What sort of behavior would you build in?  The New York Times raises the idea of a kill switch.  I send your router a magic packet and it dies.  That’s too easy.  How about I send your router a magic packet, it then forwards it on to all of its peers, repeatedly, and then they all die a few seconds later?  That’s a pretty good denial of service attack (nevermind a plot device that was the basis of a popular science fiction television series).
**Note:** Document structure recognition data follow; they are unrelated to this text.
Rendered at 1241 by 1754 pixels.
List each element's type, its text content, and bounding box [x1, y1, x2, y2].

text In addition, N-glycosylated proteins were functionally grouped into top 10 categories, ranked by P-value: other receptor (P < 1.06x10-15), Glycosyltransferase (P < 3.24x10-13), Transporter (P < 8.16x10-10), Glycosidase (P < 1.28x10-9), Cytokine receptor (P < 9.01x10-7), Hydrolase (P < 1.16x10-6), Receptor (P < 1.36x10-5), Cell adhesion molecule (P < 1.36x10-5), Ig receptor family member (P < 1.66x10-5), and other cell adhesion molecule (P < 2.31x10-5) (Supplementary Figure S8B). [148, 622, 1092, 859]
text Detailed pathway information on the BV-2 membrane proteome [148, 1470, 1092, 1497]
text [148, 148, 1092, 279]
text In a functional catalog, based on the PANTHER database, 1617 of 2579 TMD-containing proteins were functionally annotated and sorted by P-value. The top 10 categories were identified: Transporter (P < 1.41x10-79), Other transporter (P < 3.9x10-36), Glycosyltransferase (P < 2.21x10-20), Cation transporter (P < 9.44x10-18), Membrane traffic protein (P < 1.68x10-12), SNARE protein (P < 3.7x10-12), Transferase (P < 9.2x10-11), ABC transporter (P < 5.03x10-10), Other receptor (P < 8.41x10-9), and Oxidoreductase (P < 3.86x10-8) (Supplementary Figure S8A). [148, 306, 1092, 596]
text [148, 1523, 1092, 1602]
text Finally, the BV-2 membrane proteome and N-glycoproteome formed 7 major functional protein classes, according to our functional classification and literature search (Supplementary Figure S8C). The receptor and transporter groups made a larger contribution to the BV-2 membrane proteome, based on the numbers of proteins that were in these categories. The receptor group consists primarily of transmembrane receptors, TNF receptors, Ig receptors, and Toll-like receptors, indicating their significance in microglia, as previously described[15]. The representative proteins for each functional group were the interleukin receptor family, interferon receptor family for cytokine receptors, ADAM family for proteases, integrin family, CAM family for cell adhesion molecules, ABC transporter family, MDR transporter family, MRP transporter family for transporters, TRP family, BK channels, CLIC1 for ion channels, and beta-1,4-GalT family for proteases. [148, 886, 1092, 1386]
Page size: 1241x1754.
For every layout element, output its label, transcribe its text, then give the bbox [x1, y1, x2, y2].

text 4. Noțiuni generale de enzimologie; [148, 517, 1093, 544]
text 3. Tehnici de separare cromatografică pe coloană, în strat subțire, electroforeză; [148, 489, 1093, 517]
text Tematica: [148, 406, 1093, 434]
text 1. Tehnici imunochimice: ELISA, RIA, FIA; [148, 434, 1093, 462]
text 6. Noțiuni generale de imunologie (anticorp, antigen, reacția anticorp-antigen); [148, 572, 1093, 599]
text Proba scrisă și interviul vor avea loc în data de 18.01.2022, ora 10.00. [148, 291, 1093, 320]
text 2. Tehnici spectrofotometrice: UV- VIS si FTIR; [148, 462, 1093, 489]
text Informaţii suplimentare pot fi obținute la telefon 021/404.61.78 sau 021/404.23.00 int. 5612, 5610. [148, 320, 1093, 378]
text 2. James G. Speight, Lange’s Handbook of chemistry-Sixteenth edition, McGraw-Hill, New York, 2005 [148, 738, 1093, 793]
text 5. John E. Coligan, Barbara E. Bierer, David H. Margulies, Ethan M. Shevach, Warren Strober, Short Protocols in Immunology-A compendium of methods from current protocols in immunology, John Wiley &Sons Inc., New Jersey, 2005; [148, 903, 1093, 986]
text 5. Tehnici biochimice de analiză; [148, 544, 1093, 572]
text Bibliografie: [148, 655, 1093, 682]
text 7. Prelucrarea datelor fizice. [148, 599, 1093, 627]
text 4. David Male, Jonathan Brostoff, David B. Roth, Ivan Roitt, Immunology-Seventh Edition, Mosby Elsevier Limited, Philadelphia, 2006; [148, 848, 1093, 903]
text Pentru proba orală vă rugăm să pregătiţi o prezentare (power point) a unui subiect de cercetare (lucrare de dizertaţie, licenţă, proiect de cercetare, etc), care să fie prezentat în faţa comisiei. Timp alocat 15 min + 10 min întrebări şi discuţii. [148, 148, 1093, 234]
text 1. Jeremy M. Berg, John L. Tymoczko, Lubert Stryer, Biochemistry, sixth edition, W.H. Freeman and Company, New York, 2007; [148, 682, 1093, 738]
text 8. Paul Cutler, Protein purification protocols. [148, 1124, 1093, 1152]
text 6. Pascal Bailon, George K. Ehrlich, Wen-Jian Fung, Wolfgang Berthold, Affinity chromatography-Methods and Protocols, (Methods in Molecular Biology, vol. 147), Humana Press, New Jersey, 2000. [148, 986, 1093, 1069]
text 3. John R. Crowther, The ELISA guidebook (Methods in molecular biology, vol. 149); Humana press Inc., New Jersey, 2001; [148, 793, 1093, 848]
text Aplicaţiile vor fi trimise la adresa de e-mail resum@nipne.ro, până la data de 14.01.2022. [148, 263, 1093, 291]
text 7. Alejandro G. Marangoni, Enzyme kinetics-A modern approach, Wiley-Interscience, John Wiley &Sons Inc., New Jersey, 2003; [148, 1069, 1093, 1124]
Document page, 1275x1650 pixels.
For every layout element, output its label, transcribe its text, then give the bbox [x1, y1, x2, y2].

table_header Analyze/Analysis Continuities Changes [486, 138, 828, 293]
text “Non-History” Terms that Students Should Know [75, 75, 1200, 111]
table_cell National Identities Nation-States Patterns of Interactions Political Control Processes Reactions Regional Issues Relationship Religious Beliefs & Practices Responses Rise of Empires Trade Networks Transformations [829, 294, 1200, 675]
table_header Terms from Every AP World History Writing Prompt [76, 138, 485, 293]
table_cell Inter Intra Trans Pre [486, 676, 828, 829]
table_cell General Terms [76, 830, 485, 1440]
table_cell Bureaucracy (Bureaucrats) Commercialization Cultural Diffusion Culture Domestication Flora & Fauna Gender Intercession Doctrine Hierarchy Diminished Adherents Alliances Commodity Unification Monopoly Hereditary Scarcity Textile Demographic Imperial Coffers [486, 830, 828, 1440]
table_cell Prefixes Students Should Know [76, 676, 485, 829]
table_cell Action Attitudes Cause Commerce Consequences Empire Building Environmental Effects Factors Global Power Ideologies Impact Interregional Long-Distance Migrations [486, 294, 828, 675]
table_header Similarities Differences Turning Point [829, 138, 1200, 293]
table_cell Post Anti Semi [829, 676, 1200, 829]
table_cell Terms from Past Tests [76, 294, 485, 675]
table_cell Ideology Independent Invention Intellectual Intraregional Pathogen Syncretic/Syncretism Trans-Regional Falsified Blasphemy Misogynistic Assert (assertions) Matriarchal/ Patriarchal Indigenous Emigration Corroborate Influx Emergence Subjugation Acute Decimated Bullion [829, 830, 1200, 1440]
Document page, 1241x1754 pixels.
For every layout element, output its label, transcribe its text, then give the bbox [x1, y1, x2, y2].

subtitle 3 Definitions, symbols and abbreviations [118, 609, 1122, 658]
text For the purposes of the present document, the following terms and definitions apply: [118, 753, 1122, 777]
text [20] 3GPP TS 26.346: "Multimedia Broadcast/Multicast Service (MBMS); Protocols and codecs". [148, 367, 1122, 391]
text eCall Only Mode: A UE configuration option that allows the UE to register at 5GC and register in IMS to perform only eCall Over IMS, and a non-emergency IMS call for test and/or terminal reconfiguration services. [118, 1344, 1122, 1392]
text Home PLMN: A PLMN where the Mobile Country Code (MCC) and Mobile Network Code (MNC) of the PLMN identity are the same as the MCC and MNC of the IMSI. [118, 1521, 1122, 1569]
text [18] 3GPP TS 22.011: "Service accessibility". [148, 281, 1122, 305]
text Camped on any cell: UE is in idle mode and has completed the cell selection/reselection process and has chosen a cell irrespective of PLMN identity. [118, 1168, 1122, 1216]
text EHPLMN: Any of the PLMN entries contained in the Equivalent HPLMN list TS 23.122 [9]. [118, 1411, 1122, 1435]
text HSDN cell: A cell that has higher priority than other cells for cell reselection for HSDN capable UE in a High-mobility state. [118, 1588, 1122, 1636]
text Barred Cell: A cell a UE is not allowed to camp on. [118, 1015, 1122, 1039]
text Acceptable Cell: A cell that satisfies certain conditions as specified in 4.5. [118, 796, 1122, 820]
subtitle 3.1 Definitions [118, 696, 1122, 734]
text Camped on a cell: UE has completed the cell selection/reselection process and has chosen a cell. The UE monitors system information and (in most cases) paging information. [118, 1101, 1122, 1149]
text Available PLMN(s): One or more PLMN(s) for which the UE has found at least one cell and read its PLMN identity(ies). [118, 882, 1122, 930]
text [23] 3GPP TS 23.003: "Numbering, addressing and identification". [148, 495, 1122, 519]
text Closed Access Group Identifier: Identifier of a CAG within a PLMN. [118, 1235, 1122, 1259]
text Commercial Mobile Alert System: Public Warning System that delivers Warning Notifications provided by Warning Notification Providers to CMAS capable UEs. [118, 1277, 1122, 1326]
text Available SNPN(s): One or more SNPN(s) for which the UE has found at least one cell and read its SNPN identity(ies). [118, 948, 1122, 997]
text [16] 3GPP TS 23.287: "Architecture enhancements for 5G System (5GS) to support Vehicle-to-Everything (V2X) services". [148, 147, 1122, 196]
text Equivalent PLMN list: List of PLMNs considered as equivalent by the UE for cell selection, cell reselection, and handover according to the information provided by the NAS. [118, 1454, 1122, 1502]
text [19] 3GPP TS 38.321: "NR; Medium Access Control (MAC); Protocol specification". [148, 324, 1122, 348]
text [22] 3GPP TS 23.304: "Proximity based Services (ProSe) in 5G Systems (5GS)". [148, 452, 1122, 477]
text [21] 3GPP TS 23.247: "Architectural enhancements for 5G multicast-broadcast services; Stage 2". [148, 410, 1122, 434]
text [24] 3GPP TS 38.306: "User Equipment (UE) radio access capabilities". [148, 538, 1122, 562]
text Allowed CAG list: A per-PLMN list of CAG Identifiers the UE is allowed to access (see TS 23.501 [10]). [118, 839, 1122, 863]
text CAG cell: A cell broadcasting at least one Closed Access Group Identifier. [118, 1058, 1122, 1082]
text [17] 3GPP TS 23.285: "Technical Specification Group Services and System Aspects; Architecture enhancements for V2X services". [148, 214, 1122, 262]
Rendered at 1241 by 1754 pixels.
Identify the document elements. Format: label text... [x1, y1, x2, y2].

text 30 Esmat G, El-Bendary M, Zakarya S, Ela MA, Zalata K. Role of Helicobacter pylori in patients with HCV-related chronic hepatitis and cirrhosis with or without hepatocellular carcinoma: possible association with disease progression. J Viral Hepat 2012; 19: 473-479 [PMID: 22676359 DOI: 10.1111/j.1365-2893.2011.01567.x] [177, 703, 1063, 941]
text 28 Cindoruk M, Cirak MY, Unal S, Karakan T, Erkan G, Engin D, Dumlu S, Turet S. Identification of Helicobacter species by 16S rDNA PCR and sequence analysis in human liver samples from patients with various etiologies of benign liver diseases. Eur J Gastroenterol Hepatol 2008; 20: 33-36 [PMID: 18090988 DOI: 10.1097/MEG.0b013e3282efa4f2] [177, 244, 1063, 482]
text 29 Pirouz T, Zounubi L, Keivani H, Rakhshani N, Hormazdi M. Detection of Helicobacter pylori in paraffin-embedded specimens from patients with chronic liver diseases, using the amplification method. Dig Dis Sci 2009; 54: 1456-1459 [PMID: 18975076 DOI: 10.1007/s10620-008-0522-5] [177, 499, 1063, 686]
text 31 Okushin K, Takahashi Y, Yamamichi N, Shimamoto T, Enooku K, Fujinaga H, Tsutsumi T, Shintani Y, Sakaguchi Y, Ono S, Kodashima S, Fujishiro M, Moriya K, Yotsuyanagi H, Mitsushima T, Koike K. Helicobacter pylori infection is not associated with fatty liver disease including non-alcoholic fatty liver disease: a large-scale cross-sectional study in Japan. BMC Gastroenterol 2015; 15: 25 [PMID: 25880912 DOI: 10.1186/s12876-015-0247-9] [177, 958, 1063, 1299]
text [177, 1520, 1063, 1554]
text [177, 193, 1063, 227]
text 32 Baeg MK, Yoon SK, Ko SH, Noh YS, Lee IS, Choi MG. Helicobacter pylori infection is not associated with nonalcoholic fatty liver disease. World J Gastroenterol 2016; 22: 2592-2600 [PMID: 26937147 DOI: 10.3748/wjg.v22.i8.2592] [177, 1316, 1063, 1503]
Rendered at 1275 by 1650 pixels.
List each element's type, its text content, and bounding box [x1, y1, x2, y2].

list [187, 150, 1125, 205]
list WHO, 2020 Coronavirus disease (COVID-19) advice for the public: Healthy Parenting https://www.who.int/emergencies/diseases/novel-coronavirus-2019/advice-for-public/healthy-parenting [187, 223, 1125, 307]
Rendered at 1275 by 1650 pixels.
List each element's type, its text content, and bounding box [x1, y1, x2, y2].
Alternatively, following the Illinois idea, we could imagine that the magic packet turns on a monitoring feature, allowing our intelligence agency to gather all kinds of information, reconfigure the router, and so forth.  If they don’t want to generate extra traffic, which might be detected, they could instead weaken the encryption of a VPN tunnel, perhaps publishing the session key through a subliminal channel of some sort, acquiring the ciphertext through “other” means.

In summary, it’s probably a good thing, from the perspective of the U.S. military, to discover that their supply chain is allowing counterfeit gear into production.  This will help them clean up the supply chain, and will also provide an extra push to consider just how much they trust the sources of their equipment to ship clean software and hardware.

[Sidebar: Xilinx supports a notion of “encrypting” a netlist.  Broadly speaking, the idea behind the technology is to encrypt the description of your FPGA configuration with a crypto key, such that anybody who reads the file out of your board gets encrypted garbage.  However, the FPGA has the key material to decrypt the configuration and then initialize itself normally.  This sort of technology is meant to serve an anti-piracy / anti-reverse-engineering purpose.  It could ostensibly also serve an anti-Trojan Horse purpose, although at that point it’s really no more or less secure, semantically, than Microsoft’s Authenticode.  This technology, more broadly, is also an active research area (see, for example, Roy et al.’s EPIC: Ending Piracy of Integrated Circuits).  Again, if we’ve got a nation-state intelligence service tampering with the system, none of this is going to provide meaningful protection for the end-user against Trojan Horses.]